The male dancers shouted and thrust forward, drawing their own weapons. The soldiers readied themselves to hold off the dancers, but Lakshmi gave them only one dark look, and they bowled away backward in a wave.
The sergeant’s parade-ground voice rose above the din. “Beware! She is a princess of the Marids, the most powerful of the djinn! Seek not to oppose her will!”
“Yes, but your will need not be quite so apposite, Your Highness,” Jimena said quickly. “Lady Violette kidnapped Queen Alisande‘s children, after all, not your own. It is for the queen to judge her.”
Lakshmi glared down at the cowering woman for a minute, then said, “You are right.
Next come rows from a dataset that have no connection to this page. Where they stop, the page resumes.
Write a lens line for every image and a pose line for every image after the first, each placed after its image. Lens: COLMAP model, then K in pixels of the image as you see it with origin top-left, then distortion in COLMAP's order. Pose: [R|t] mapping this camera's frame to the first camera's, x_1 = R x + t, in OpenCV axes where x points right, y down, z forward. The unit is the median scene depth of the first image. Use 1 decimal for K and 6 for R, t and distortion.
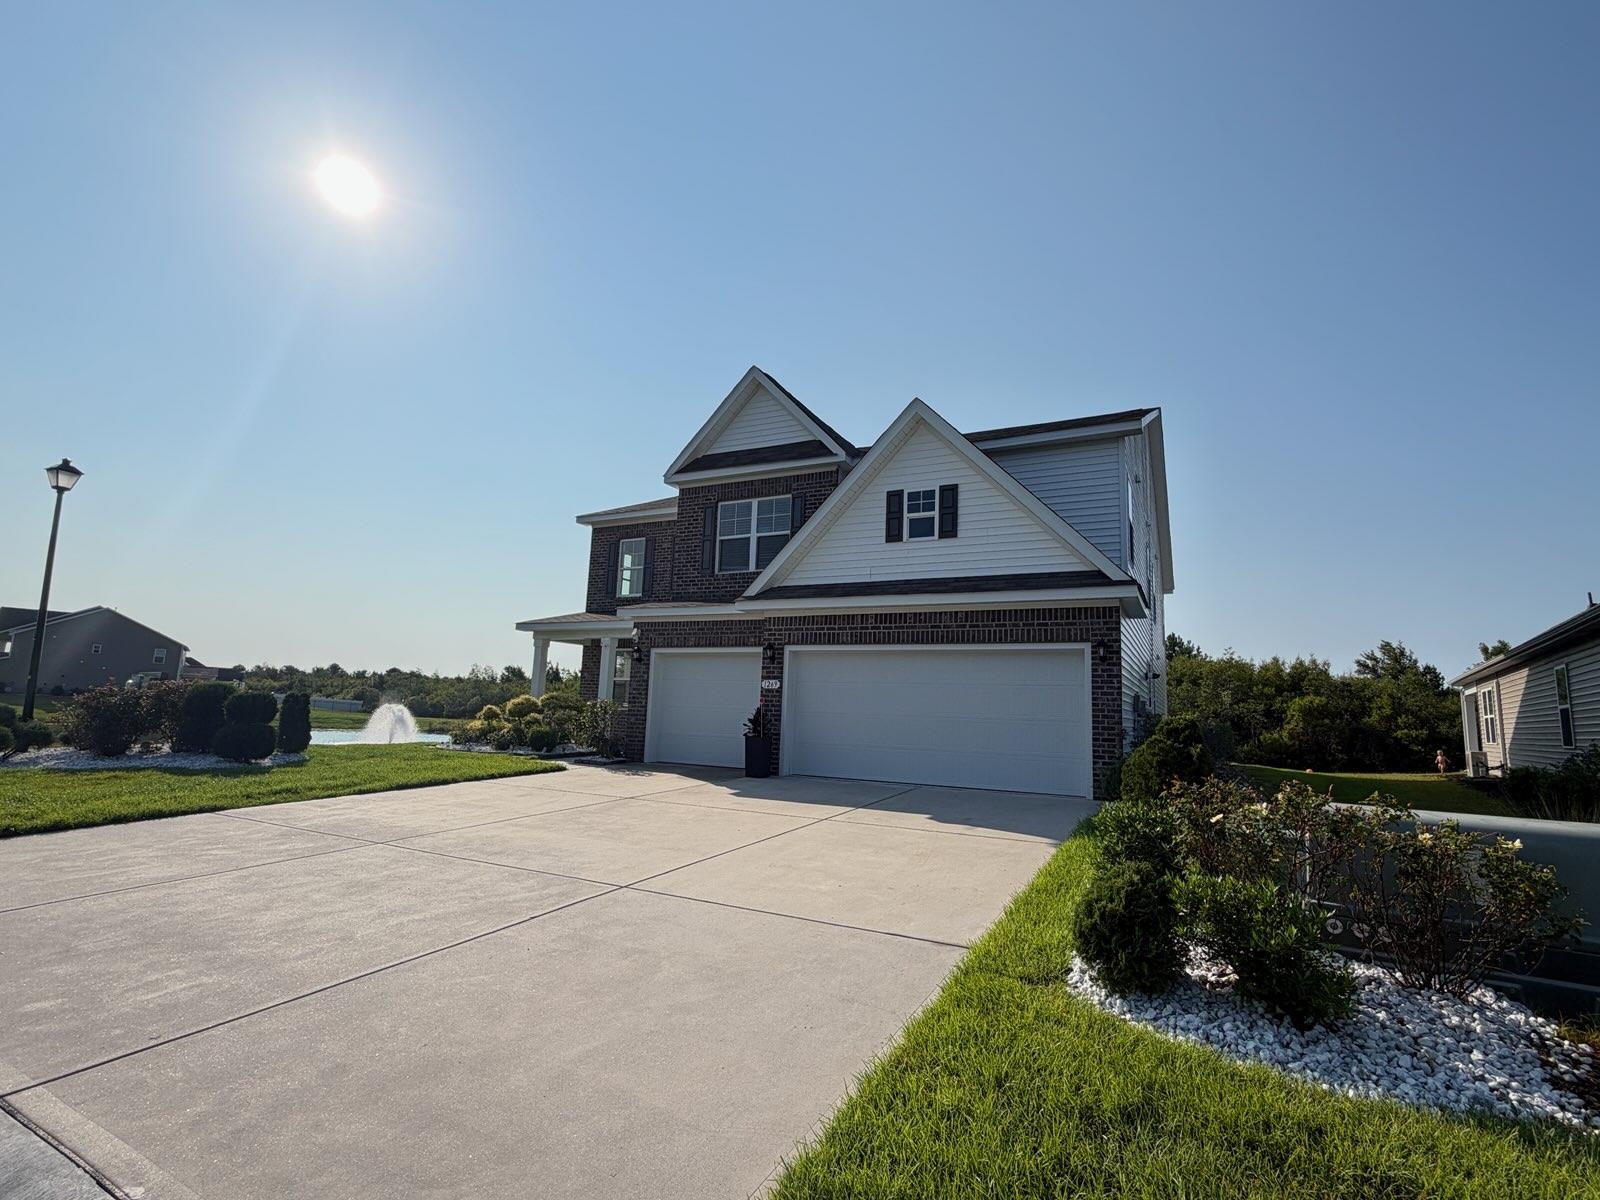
lens RADIAL K [[758.2, 0, 800.0], [0, 758.2, 600.0], [0, 0, 1]] dist [0.001097, 0.000378]
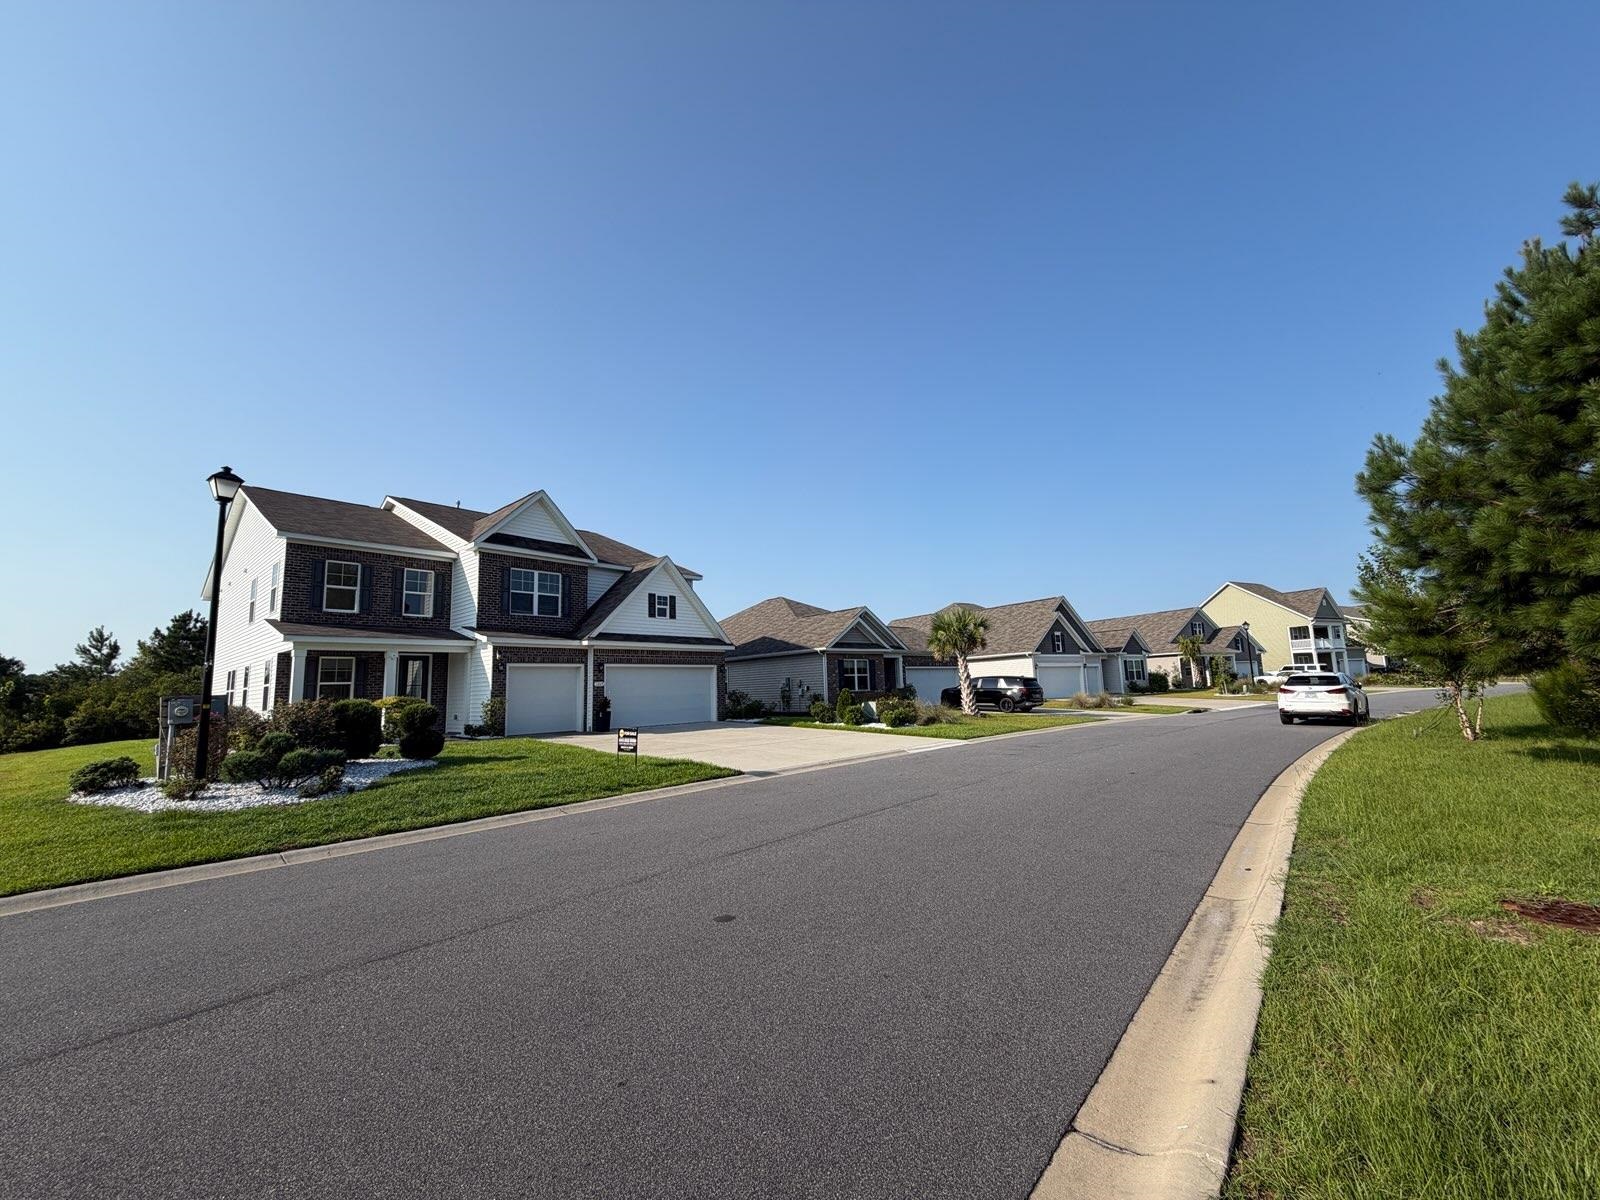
lens RADIAL K [[629.9, 0, 800.0], [0, 629.9, 600.0], [0, 0, 1]] dist [0.000185, 0.000070]
pose [[0.237526, 0.090102, 0.967193, -1.017548], [-0.104185, 0.992308, -0.066855, -0.031971], [-0.965778, -0.084887, 0.245086, 0.091075]]
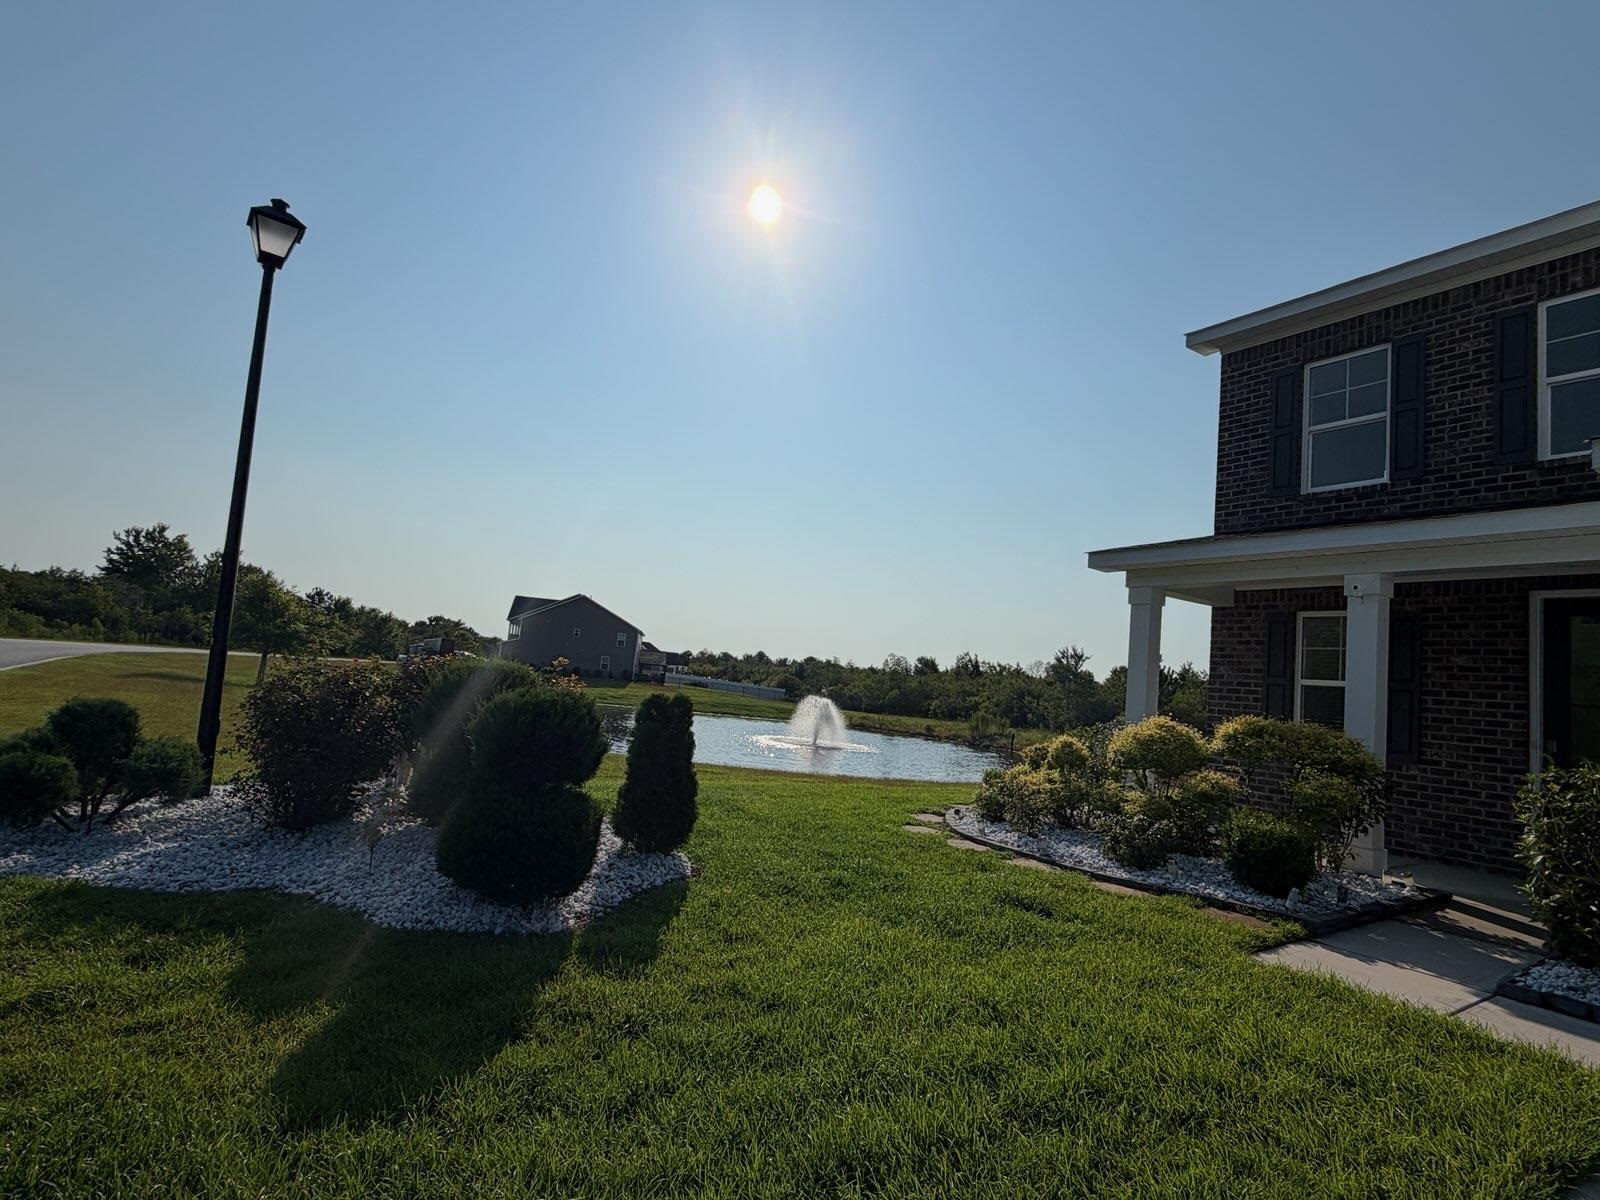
lens RADIAL K [[840.2, 0, 800.0], [0, 840.2, 600.0], [0, 0, 1]] dist [-0.000660, -0.000216]
pose [[0.876208, -0.008671, -0.481855, -0.273985], [0.016097, 0.999807, 0.011281, 0.048631], [0.481664, -0.017641, 0.876178, 0.455176]]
She is for the Queen’s Justice.” She let go of the woman’s hair.
Lady Violette fell, sobbing with relief.
“Do not be too merciful,” the djinna snapped. “She did not think her crime very great, or she would not have stopped at so near an inn. She is a silly, vain, and foolish thing, and as such is a ready tool for evil. She feels not an ounce of remorse for her deed, but only for being caught.”
“That is all true, I doubt not.” Jimena bent a sorrowful gaze on the teenager. “I fear you must dwell in the dungeon, poor child, until Her Majesty returns. Still, we shall give you the most comfortable cell that we have.”
“No, n-o-o-o-o,” Lady Violette moaned as the soldiers dragged her to her feet. “Not the dungeon!”
“Be glad you still have your life!” Lakshmi snapped, and turned on her heel to follow Jimena. She caught up with her quickly and demanded, “How could you be so gentle with so vile a traitor?”
“Why, because I had you to rage at her and revile her,” Jimena said as though it were obvious, and hurried out the door. “Come, Your Highness! Let us ride back to the postern door without delay! Perhaps there is still some trail to be found there, though if a sorcerer is the true kidnapper, I suspect he will have covered his tracks far too well.”
“A sorcerer?” Lakshmi frowned as they mounted. Then her face cleared. “Of course! Midnight-blue robes, a conical hat—he would be a magician, would he not? Had his robes been white, I would have thought him to be a magus indeed, one of the priests of Ahura Mazda or Agni, before the prophet Zoroaster reformed the religion of the Persians.”
“One of the magi?” Jimena exclaimed, staring.
“Perhaps he is,” Ramon said, frowning, “but has not yet heard of Zoroaster. Tell me, who was their god of evil? Angra Mainyu, was it not?”